It has become a tremendous challenge to all those wanting to express and live the higher truth. You feel a pull beyond typical 9-5pm conditionality, but you step out of line and the matrix tries to punish you for it. With rules and regulations, appointments, deadlines and expectations, there's every reason why not to express the truth.

Not only that, but the matrix currently owns all the resources. If you want to survive, most will have to interact with it in some way. And what about your families, loved ones and colleagues who may not be feeling this flowing connection as you are? This can be greatly influential. Sometimes expressing the flow of truth may feel like an impossible juggling act.

Rest assured, it is not.

Different soul ray harmonics

This is where the Ray 4 comes in, the diplomat in you, that which helps you blend with multiple realities, that which helps you empathise but influence, that which accepts unconditionally but also catalyses. This Ray 4 is the 'Bridge between Worlds'.

I observe that the soul is a blend of seven particular characteristics - a soul ray harmonic - and that all expressions of beingness tend to be a blend of these particular 'rays' of consciousness, just like sounding a note on a musical instrument. If you can find the 'right' expression of you which is wanting to activate in this moment, then not only does it 'sound sweet', but you drop into the natural flow. It feels just like heaven. And there is nothing better than this. Everything else that you may search or strive for in life is but an echo of this source sound.

    I've also observed there is a spectrum of possible soul-ray-harmonics. On one end of the spectrum are the catalysts. They are here to 'shake life up'. To change, unravel, unwind and metamorphosize. They'll continually confront you with truth. You'll simply not be allowed to rest in your lazy bed!

    And on the other end of the spectrum are the empaths. These are the souls who can absolutely and unconditionally accept life as it is without judging. They can witness and feel the truth at the core of all behaviour - no matter how distorted - and not need to change it. They are that energy that helps play out a distortion so that others ultimately want to change, all of their own accord.

# Data for analysis:
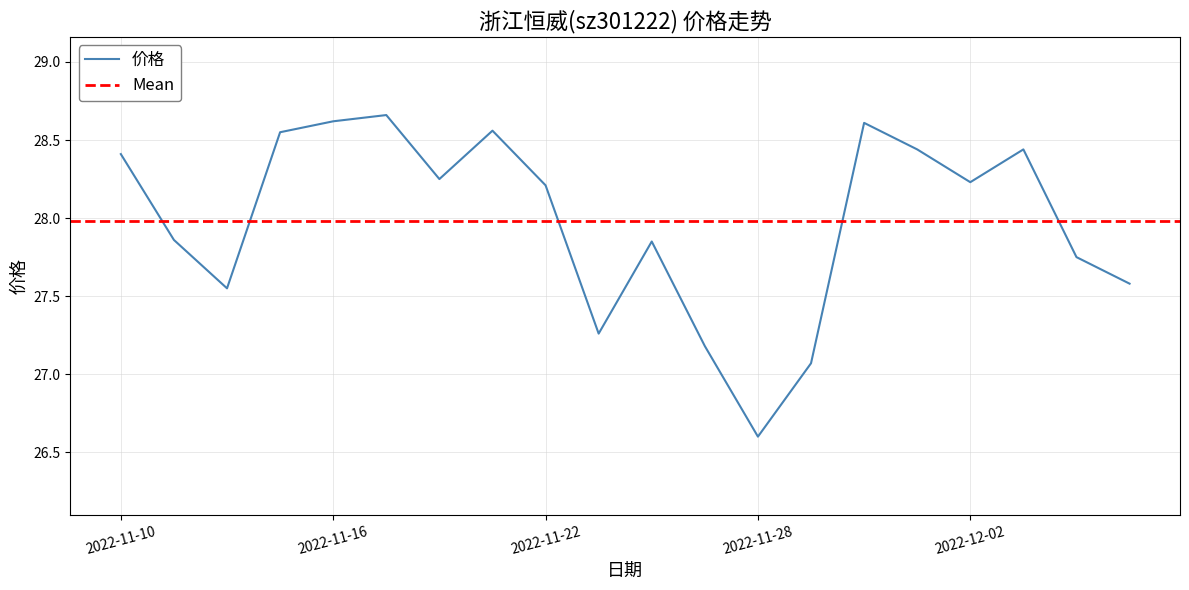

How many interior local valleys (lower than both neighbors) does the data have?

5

==

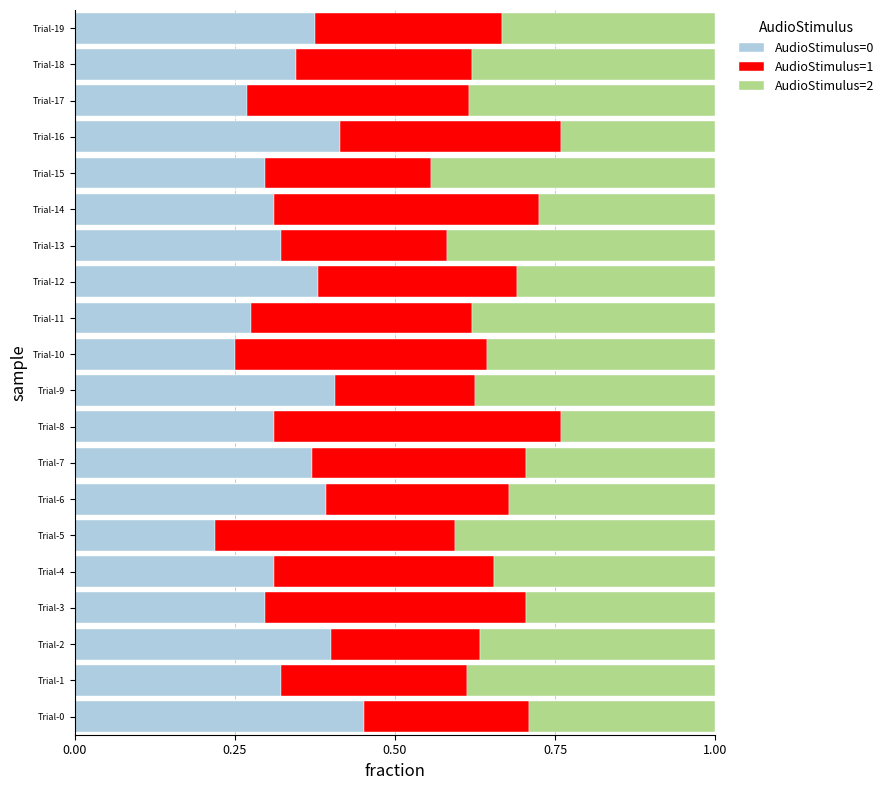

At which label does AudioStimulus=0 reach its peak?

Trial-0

# Problem requirements:
In three sentences, summarize the passage on soul ray harmonics.

# Answer box:
The passage says that living out a higher truth has become a great challenge: the matrix punishes those who step outside typical 9-5 conditions, it owns all the resources, and family, loved ones and colleagues who may not feel the same connection can be greatly influential. It presents Ray 4, the diplomat and "Bridge between Worlds," as what helps a person blend with multiple realities, empathize while still influencing, and accept unconditionally while also catalyzing. It describes the soul as a blend of seven rays of consciousness, with a spectrum running from catalysts, who shake life up and continually confront others with truth, to empaths, who accept life without judging and help a distortion play out so that others want to change of their own accord.